AI pentesting firm NoScope has warned that a significant vulnerability, tracked as CVE-2026-27771, resides in the open-source, self-hosted Git service Gitea, allowing unauthenticated attackers to pull private container images from over 30,000 deployments. This access control issue impacts Gitea’s built-in container registry, with potential ramifications for Forgejo and other forks. The flaw persisted in Gitea’s code for four years until the patch was deployed in version 1.26.2, released recently. The vulnerability meant that even private images would be accessible without authentication via Docker/OCI pull requests. Sensitive information embedded in the container images, such as source code and production data, could have been exposed, prompting immediate updates to version 1.26.2 or the enforcement of authentication for all content access to mitigate risks to critical production systems.

Key Points:

A vulnerability in Gitea enables public access to private container images without authentication.

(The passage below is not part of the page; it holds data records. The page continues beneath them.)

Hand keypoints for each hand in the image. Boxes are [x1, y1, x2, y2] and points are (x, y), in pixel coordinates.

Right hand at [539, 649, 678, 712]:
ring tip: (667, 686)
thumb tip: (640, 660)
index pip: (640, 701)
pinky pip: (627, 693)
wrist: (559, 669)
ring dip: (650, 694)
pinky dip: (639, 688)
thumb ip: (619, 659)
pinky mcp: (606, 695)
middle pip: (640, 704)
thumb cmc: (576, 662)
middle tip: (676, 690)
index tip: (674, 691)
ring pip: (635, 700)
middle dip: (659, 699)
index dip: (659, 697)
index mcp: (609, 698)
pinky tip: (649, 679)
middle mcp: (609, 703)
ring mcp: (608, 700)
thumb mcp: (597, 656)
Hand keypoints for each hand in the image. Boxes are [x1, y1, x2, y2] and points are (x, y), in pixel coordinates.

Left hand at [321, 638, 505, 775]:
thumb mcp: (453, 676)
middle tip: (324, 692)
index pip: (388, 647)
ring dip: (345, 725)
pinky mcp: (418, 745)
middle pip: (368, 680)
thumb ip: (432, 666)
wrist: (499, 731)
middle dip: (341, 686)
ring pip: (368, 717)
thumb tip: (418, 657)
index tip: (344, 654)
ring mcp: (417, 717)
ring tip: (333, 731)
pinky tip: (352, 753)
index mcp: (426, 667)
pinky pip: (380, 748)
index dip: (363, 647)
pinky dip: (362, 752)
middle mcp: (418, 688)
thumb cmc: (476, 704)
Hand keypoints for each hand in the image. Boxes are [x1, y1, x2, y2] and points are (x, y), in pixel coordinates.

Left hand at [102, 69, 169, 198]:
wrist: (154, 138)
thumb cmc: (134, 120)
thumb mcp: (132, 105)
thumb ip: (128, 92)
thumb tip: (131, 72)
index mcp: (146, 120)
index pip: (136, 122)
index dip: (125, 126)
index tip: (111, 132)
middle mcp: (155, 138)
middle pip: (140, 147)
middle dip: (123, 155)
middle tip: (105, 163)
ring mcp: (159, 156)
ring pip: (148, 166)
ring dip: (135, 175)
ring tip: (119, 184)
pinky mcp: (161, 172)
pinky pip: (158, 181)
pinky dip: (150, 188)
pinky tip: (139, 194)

The issue affected over 31,000 deployments, with around 4,000 being production systems on major cloud platforms.
The flaw was buried in Gitea’s codebase for four years before being patched in version 1.26.2.
The exposure could lead to the leakage of sensitive data, including secrets and production details.
Immediate updates are advised, though certain configurations might need careful adjustments for instances designed to publicly expose some containers.